Provided records:
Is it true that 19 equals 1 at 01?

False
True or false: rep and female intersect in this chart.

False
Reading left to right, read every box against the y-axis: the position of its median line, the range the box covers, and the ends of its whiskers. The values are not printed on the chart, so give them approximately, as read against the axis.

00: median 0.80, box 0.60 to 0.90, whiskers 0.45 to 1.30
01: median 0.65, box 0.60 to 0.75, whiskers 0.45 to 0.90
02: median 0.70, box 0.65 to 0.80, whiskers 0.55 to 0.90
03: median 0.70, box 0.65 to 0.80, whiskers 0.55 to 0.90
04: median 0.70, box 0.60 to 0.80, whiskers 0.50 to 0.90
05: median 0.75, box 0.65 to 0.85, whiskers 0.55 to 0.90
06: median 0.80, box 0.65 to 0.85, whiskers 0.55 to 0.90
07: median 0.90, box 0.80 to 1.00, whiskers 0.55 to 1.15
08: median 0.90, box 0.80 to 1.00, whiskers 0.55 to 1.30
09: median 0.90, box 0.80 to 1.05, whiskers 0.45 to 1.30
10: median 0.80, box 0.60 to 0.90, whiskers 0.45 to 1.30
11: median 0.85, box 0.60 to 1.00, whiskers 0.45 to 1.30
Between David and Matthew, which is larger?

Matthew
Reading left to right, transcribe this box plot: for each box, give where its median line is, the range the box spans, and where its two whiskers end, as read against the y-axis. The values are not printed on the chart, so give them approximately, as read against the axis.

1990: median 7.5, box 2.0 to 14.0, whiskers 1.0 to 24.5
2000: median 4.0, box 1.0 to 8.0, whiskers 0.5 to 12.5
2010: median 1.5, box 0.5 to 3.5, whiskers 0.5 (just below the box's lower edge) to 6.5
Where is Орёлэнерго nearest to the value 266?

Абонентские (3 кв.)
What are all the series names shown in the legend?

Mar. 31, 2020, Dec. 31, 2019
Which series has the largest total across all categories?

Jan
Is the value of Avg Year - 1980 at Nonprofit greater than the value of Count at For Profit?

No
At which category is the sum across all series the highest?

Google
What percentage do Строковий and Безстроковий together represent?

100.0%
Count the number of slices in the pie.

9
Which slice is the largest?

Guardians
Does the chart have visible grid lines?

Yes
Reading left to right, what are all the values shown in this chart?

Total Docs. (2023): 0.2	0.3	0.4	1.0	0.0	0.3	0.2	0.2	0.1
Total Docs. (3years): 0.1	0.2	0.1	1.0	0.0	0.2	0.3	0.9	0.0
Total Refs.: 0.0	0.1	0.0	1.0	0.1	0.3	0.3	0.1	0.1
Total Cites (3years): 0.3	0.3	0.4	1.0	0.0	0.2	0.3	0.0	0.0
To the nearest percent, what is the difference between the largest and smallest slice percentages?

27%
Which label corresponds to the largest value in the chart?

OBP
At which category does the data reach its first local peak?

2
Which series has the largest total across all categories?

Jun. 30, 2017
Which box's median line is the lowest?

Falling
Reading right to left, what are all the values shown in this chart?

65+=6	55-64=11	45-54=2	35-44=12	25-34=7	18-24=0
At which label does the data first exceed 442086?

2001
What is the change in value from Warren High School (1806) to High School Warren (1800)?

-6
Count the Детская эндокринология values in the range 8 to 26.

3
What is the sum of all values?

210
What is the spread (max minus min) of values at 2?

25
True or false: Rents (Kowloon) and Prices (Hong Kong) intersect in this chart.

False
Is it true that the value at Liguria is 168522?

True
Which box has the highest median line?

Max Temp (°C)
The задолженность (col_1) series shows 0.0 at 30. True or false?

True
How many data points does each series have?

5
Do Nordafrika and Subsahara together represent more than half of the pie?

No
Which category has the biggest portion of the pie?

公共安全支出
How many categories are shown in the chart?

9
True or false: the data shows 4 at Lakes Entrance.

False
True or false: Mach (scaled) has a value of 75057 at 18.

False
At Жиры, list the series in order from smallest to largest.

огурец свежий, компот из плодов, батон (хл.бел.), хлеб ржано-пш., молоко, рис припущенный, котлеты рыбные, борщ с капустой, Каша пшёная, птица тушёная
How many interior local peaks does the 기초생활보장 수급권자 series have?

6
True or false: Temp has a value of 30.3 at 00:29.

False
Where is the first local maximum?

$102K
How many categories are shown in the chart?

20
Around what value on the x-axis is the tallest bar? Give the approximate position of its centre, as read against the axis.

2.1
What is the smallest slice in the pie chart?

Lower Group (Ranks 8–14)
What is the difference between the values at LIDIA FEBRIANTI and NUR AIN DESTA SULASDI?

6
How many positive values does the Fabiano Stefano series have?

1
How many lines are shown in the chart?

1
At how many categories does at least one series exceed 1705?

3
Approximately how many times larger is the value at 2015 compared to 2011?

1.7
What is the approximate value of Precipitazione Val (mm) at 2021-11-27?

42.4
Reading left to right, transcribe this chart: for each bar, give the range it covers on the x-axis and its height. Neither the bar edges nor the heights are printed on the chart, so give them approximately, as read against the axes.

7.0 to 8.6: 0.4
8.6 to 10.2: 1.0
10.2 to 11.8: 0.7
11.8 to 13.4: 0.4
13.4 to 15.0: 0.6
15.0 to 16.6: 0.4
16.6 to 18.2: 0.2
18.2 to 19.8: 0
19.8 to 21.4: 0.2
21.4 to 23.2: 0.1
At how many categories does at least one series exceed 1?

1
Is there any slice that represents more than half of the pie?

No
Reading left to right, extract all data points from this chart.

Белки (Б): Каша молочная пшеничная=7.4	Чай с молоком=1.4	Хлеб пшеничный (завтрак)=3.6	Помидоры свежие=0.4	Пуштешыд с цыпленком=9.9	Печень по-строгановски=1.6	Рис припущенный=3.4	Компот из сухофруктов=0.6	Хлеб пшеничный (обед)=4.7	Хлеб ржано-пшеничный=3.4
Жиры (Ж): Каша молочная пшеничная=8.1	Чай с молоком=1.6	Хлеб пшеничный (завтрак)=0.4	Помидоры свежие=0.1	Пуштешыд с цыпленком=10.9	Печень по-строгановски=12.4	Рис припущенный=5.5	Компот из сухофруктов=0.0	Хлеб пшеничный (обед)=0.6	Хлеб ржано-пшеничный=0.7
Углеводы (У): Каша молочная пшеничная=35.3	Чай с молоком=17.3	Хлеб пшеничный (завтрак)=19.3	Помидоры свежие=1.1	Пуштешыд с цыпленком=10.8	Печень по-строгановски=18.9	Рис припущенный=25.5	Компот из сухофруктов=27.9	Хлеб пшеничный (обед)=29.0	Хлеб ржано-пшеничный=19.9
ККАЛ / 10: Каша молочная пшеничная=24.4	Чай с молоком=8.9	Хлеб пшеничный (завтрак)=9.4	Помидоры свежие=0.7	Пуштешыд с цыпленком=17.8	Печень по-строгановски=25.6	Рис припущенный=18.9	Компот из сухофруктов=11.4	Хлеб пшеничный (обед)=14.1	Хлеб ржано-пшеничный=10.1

Exercise aim: Pick out every line of the data above containing the word "that". Case counts.

Final answer:
Is it true that 19 equals 1 at 01?
Is it true that the value at Liguria is 168522?
Is there any slice that represents more than half of the pie?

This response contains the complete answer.